(Thanks to SyFy for the advanced screener for this episode.)
Tonight’s episode of Stargate Universe was easily one of it’s best – and it’s most frustrating, as it’s so close to actually being excellent.
Last episode we ended on a cliffhanger, as Robert Knepper’s evil Simeon (we know he’s evil because he’s played by Robert Knepper) menaced the poor little red-headed angel from Supernatural. This week, we pic right up, and – well, spoilers, and more thoughts, after the jump.
She’s dead. Actually, two people are dead because of this act: Eli’s Lucian Alliance girlfriend, and Rush’s scientist love, who was inhabiting her body, and vice versa. This is actually a neat little bit of continuity that was mentioned waaaay back in the first season, that if someone was killed while using the Stones, they’d both die. So dead. Cue angry Rush, and angry Eli, and angry everybody as they chase Simeon around the ship.
Not for long though, as Simeon has a cunning plan: escape onto the first planet he can dial on the Stargate. This is only the first of many, many ridiculous things that happen in this episode… Simeon kills a guard, kills one of his friends, runs through the halls murdering everyone before they can even pick up their guns, and then runs away. To a planet where he will surely die. Rather than, you know, freeing all the other Lucian Alliance members being held in captivity, or anything.
Anyway, he grabs the Asian scientist I don’t know the name of, and straps a bomb on her back. Which brings us, I think, the tensest scene in the episode. Since I haven’t bothered to learn the name of this character, but have seen her around in most episodes, there’s a possibility that she could explode, and it would actually be effecting. Similar to when whats-his-name got suffocated by Young a few episodes back*, another great scene.
She’s saved, though, by Rush disarming the bomb, and here’s the next misstep of the episode: the rest of the military heads onto the planet, and we proceed to get a lot of Simeone kind of outsmarting them with stupid traps, before they all head back to the gate, and let the scientist with a chip on his shoulder track Simeon alone.
This is what the whole episode should have been. I realize it’s a lot to expect from a basic cable scifi show, but imagine the entire episode with Rush silently tracking Simeon through the dessert, punctuated by some brief dialogue, and shots of gunfire. I even think this is kind of what they were going for, given the stampede that ends up “killing” Simeon, and the weirdo Spaghetti Western theme that plays as Rush returns to the Gate: a lone man out for vengeance, tracking the outlaw who killed his beloved through the wasteland. It would have been killer if they had gone all the way, but I can also imagine 90% of the audience for this show saying, “I’m boooooooored!” Or at least, the writers thinking people would think that.

Dataset rows:
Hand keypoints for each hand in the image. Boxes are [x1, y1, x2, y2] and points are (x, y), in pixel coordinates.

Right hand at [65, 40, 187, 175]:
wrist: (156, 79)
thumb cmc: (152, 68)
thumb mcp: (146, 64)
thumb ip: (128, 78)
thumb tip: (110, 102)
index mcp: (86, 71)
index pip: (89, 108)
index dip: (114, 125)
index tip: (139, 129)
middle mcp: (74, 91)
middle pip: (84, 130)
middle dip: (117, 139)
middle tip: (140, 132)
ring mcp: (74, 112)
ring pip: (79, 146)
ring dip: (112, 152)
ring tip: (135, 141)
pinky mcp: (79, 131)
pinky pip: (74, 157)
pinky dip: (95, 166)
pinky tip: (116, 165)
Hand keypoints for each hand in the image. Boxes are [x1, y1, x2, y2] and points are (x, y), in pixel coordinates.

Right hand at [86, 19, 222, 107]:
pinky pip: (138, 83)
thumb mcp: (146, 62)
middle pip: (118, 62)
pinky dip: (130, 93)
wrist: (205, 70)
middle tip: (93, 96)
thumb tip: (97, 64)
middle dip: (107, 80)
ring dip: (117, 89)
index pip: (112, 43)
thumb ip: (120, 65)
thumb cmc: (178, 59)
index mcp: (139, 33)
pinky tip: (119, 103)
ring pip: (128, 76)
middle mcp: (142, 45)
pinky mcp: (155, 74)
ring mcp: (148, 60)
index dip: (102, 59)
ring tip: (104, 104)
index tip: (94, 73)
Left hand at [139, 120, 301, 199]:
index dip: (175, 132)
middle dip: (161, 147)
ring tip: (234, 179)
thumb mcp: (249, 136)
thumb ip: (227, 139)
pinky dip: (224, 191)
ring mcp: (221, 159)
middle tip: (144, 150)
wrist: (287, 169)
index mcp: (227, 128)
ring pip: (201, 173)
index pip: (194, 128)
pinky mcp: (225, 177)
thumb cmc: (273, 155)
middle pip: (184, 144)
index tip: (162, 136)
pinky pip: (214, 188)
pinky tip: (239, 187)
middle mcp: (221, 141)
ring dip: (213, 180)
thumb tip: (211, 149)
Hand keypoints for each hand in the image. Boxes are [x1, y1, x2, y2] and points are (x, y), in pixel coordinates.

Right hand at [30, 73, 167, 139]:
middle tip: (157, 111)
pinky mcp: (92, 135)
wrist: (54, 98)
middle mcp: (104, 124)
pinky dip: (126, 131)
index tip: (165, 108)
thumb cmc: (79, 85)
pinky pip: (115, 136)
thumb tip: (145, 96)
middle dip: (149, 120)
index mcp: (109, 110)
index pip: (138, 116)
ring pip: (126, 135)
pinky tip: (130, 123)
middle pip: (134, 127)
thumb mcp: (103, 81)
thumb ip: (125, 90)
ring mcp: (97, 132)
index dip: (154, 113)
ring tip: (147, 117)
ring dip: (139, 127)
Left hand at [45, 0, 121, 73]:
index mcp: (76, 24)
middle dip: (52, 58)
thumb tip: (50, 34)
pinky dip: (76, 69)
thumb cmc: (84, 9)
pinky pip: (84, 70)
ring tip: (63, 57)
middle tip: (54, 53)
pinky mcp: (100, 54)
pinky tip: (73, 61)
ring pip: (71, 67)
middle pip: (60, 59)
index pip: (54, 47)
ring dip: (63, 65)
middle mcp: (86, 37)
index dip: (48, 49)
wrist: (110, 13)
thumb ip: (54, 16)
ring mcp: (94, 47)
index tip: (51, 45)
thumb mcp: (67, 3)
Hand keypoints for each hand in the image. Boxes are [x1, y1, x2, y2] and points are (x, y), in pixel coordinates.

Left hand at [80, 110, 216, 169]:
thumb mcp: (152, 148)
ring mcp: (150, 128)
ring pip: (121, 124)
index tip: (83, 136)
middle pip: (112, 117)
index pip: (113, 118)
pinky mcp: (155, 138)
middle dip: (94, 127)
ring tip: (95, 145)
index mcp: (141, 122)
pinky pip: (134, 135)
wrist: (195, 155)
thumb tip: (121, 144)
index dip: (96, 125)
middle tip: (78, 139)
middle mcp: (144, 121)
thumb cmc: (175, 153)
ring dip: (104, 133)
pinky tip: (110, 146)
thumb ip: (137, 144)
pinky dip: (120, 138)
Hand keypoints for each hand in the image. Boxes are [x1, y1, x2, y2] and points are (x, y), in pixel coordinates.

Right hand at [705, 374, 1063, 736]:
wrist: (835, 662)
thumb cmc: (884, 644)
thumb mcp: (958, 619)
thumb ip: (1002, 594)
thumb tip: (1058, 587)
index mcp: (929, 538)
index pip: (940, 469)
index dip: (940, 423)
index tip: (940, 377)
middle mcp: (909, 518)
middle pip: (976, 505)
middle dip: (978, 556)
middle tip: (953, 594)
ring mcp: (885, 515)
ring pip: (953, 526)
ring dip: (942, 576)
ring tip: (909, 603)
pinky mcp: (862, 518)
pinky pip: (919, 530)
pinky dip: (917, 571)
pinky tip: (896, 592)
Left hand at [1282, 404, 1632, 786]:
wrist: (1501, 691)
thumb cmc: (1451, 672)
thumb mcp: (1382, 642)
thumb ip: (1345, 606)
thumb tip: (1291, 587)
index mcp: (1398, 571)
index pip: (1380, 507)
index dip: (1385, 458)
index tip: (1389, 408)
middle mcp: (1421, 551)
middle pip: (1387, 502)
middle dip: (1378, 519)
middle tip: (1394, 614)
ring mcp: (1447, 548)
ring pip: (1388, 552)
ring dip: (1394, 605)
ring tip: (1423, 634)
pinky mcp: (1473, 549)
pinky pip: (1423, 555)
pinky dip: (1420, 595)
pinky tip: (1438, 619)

* DIRECTIONS FOR THIS TASK *
Transcribe the part of the Stargate Universe review that begins at the words "Tonight’s episode of" and stops after the words "around the ship.". The rows have nothing to do with the Stargate Universe review.

* RESULT FOR THIS TASK *
Tonight’s episode of Stargate Universe was easily one of it’s best – and it’s most frustrating, as it’s so close to actually being excellent.
Last episode we ended on a cliffhanger, as Robert Knepper’s evil Simeon (we know he’s evil because he’s played by Robert Knepper) menaced the poor little red-headed angel from Supernatural. This week, we pic right up, and – well, spoilers, and more thoughts, after the jump.
She’s dead. Actually, two people are dead because of this act: Eli’s Lucian Alliance girlfriend, and Rush’s scientist love, who was inhabiting her body, and vice versa. This is actually a neat little bit of continuity that was mentioned waaaay back in the first season, that if someone was killed while using the Stones, they’d both die. So dead. Cue angry Rush, and angry Eli, and angry everybody as they chase Simeon around the ship.